No scientific revolution emerges solely from the dictates of logic and reason. Many prefer comfortable preconceptions. Many prefer to share the opinions of our collective and not stand apart as a radical or a wrong-thinker. There exists an element of intellectual bias to overcome, a preference for the familiar paths we’ve taken for granted since the earliest days of our education. For many, a vast barrier of cognitive dissonance must be breached before new and fundamental ideas may be taken seriously. The more skilled, the more talented, and the more competent the thinker, the greater is the barrier. The more work put into constructing an intellectual edifice, and the more experience appears to have validated one’s premises, the harder it is to question them.
What, then, is the solution? Simplify, simplify, simplify.
The experimental physicist Ernest Rutherford (1871–1937) is said to have claimed that an alleged scientific discovery has no merit unless one can explain it to a barmaid [[i]]. Albert Einstein (1879–1955) is alleged to have said, “If you can’t explain it simply, you don’t understand it well enough” [[ii]]. In the version attributed to physicist Richard Feynman (1918–1988), you don’t really understand something unless you can explain it to a sixth grader. If an intriguing idea can be presented in a simple enough fashion, not only does that indicate understanding, but also allows the idea to reach a large audience minimally encumbered by any pre-existing biases. Figure 1.7 shows these scientists.

Work item |
Continue the passage above on overcoming resistance to new scientific ideas, starting right after its last sentence.

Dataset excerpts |
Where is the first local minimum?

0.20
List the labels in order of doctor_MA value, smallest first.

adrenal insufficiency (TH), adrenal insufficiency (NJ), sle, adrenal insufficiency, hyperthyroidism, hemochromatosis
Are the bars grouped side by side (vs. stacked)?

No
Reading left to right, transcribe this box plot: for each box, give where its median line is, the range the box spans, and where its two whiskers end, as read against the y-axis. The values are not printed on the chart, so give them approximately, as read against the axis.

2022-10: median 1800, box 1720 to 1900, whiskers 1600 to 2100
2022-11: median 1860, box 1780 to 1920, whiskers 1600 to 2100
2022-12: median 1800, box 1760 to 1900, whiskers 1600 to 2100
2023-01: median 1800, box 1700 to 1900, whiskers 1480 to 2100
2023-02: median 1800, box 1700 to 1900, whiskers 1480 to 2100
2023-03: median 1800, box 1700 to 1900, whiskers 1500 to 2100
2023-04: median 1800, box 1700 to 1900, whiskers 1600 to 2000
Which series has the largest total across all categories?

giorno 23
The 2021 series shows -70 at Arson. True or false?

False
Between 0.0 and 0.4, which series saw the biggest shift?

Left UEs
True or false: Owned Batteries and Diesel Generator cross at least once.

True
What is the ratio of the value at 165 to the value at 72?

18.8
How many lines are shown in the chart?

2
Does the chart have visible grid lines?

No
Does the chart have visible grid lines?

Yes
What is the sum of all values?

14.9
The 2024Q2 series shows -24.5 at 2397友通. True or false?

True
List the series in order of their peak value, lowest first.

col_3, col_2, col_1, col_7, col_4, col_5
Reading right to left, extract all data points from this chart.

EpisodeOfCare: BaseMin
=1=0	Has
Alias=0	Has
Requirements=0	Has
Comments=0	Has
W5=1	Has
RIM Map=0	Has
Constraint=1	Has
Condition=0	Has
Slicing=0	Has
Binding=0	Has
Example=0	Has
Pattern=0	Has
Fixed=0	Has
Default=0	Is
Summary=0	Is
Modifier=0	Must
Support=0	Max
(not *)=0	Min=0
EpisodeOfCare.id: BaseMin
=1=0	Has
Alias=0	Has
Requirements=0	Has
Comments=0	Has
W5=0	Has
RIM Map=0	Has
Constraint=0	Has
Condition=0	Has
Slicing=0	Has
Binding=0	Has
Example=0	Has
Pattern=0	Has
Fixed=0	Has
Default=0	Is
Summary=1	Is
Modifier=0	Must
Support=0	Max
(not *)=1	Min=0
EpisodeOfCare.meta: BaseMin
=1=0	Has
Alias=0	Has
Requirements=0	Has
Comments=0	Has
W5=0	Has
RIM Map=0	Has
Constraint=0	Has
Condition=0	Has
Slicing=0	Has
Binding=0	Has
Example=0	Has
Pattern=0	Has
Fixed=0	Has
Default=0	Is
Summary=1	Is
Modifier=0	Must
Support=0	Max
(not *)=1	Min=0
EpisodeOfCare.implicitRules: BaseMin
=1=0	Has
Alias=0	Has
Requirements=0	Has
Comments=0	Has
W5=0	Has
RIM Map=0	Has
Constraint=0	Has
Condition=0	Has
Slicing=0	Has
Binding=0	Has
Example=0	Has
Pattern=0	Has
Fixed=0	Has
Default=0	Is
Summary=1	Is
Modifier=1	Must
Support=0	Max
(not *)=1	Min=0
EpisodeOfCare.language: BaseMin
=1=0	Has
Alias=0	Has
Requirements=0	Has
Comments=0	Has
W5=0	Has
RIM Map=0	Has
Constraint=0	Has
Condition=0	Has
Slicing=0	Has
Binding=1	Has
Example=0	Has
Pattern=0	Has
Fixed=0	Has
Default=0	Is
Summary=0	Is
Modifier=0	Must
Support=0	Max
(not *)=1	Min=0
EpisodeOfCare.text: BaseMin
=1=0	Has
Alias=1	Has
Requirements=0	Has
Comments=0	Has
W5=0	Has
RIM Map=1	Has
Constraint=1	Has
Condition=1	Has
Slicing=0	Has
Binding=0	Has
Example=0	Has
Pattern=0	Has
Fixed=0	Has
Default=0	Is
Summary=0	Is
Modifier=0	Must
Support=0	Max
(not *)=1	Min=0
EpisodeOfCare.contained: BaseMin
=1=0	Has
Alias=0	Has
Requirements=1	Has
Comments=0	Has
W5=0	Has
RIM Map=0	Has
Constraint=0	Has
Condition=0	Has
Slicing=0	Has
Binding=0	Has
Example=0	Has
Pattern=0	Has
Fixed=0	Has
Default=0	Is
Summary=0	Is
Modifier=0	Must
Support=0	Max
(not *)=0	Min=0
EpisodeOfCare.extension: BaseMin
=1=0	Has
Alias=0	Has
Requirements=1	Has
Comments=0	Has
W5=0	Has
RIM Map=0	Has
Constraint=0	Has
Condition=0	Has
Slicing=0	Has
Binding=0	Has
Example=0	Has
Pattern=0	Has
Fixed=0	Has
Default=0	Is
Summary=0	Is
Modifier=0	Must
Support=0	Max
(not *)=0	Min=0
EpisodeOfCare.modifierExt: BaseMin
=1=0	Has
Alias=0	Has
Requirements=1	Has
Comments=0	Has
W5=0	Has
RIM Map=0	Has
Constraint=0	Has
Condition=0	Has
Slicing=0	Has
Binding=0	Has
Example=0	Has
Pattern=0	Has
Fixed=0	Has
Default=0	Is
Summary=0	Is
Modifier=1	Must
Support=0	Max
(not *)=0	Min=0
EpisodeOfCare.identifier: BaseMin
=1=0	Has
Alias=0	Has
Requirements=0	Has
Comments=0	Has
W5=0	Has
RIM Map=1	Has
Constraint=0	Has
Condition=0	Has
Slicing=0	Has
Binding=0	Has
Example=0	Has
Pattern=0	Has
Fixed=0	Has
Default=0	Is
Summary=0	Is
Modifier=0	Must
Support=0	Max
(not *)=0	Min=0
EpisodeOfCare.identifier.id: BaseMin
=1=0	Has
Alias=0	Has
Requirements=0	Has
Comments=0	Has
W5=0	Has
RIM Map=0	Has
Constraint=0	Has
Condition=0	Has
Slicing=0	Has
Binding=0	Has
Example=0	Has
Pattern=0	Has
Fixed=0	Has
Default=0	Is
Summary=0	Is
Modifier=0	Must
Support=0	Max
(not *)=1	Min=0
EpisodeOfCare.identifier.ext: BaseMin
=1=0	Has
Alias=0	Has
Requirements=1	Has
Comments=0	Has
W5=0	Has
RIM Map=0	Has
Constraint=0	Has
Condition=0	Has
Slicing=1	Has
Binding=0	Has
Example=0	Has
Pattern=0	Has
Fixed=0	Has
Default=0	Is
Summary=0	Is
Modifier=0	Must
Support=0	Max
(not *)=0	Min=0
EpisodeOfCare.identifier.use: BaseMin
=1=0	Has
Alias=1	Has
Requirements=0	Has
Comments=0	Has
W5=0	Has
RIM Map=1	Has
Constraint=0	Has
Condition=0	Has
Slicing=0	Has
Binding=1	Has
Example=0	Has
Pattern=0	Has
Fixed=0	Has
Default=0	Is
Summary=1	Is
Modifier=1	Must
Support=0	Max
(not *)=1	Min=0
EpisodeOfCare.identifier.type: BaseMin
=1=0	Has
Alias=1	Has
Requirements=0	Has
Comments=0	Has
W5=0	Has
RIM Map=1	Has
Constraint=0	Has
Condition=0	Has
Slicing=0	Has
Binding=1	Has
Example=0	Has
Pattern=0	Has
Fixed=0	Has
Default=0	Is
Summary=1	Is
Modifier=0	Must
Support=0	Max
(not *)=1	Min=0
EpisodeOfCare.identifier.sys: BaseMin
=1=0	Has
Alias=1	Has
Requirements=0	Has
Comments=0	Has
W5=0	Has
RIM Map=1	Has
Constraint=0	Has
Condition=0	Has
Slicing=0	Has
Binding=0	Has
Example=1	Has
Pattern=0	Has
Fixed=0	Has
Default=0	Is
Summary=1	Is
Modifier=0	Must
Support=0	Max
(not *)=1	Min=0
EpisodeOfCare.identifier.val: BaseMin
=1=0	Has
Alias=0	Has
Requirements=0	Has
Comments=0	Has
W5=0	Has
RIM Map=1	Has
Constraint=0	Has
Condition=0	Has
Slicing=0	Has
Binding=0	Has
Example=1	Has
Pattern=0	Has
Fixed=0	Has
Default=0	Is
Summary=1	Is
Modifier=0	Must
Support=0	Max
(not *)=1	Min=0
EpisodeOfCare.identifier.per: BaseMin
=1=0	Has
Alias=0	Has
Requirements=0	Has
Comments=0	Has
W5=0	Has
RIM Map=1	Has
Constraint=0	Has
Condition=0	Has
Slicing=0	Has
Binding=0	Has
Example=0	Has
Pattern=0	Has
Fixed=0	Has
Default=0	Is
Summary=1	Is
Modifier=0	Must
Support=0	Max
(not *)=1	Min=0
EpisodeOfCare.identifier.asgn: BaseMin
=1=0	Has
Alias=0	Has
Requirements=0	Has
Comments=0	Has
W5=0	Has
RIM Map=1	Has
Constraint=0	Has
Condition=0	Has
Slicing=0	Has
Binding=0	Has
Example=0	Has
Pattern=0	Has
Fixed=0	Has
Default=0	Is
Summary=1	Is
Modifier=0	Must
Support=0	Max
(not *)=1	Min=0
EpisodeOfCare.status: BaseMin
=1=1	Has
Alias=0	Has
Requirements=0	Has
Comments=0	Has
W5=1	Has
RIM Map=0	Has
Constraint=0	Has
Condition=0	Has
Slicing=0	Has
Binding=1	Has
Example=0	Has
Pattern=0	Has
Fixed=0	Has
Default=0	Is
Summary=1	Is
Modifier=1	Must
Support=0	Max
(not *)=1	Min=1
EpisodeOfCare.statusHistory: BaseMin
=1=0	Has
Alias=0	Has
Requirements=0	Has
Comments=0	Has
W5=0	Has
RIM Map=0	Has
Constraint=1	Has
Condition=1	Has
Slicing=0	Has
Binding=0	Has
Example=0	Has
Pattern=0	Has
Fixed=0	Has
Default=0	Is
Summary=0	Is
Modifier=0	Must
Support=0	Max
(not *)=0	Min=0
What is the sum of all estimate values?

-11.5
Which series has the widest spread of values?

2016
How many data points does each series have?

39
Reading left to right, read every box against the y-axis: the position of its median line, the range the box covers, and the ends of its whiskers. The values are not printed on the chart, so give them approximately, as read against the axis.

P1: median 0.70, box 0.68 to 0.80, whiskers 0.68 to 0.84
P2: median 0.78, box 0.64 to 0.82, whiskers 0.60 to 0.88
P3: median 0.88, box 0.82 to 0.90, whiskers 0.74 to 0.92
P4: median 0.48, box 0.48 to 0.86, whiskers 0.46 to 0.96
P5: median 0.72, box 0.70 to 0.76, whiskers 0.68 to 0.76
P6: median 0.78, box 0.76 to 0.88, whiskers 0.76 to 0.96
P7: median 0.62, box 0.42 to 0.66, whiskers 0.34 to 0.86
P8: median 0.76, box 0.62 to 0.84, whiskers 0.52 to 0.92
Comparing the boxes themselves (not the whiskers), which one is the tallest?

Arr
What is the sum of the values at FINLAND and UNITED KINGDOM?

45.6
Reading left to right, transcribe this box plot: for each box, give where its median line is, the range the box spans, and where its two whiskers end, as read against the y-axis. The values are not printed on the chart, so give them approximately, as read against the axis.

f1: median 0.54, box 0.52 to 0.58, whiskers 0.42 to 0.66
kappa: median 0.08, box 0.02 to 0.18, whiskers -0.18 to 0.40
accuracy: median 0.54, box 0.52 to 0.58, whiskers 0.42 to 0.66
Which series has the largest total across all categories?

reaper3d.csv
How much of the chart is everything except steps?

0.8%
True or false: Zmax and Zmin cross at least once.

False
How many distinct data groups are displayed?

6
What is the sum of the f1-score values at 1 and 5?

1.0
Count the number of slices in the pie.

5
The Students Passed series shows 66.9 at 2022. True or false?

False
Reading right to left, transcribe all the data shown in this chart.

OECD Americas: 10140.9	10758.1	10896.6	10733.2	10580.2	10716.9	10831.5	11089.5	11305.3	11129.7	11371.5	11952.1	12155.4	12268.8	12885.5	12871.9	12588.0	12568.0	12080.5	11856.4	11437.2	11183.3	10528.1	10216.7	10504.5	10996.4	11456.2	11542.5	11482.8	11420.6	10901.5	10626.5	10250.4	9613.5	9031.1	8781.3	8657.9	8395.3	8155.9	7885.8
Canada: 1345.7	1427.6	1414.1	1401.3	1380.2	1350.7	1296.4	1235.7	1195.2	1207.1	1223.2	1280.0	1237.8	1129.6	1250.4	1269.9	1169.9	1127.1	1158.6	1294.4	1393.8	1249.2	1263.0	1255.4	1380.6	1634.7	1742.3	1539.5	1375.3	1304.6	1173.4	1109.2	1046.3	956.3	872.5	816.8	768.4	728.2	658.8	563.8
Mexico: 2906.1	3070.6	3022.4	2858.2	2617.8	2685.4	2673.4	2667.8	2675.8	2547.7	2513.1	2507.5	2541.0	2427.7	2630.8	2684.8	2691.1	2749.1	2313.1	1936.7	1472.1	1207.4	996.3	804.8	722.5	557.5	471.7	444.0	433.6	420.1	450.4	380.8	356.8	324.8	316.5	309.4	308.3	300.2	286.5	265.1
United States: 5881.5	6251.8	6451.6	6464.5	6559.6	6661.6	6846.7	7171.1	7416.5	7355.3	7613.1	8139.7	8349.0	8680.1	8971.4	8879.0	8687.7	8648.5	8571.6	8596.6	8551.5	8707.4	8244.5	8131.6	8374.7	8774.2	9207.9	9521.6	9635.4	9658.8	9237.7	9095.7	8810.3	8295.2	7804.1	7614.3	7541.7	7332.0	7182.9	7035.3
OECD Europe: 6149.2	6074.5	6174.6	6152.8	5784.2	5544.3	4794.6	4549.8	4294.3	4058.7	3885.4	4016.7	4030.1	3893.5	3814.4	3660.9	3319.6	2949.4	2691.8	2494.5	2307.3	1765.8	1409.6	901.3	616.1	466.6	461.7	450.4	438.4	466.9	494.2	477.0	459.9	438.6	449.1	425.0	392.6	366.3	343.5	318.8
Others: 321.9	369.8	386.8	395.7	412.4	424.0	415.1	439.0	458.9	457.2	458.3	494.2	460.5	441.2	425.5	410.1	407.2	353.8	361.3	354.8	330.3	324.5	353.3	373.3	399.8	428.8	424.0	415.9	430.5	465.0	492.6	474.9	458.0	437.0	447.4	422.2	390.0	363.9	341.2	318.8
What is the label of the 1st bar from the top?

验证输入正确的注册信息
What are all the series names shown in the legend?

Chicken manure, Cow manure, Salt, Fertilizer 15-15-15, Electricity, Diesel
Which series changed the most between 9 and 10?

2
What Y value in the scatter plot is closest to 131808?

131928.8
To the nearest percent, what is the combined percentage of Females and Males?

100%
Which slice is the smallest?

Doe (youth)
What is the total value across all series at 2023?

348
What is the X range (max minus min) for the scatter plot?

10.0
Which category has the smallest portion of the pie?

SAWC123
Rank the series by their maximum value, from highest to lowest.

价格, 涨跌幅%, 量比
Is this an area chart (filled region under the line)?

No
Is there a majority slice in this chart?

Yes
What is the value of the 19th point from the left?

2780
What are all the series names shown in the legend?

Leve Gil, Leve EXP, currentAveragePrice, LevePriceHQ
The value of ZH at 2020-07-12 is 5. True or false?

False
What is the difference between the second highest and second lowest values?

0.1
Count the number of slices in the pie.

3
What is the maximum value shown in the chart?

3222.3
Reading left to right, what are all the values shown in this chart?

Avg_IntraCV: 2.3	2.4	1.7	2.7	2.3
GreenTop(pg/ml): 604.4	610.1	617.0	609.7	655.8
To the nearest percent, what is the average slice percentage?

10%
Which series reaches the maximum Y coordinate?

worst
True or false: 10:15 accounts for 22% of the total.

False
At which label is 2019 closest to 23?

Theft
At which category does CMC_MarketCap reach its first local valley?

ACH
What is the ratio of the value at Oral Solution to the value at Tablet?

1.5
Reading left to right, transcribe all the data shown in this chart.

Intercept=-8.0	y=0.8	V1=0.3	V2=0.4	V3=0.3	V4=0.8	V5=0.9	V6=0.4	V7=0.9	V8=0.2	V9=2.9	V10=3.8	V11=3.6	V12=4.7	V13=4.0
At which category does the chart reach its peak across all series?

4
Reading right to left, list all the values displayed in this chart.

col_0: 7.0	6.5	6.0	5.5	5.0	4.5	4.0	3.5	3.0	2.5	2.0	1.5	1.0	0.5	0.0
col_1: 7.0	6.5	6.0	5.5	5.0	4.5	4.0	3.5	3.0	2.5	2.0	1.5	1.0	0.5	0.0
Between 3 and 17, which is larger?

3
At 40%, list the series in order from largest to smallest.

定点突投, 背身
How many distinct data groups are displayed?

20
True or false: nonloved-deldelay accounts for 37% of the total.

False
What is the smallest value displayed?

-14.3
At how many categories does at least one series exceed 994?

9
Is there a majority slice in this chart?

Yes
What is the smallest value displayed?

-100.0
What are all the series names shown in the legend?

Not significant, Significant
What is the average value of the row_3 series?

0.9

Response to this exercise |
This book aims to be understood by a lay reader with no more than a basic comprehension of physics. Do you know that energy is the capacity to do work? That work is a force applied over a distance? That charges give rise to electric fields and moving charges or currents give rise to magnetic fields? If you understand these basics, you’re all set. Understanding basic principles like these will help you take full advantage of what this book has to tell you. Even without that background, you should still be able to get a great deal out of it.
With a greater understanding of physics will come a greater appreciation of the concepts, although accompanied by a greater risk of rejection for emotional reasons. Readers may judge for themselves where they fall on this continuum.
If simplification is the goal, what then are the means?
Physics may be understood as a series of stories we tell ourselves about the world around us. These stories, or models, become the tools through which we seek to understand reality. Typically, one may comprehend the model far more easily than one may apply the model in a detailed calculation of physical phenomena. Consider the geocentric model of the solar system: the Earth and all the planets revolve around the sun. That’s easy to understand. Showing how this model follows from a universal law of gravitation by which every mass attracts every other mass with a force inversely proportional to the distance squared between them – that takes a greater degree of sophistication. It took a genius like Isaac Newton to figure that out for the first time. Lesser minds can follow and understand the path Newton broke for us with a rigorous instruction in the science of mechanics. One does not require that higher level of understanding to grasp the fundamental result that the Earth goes around the Sun and not vice versa, however.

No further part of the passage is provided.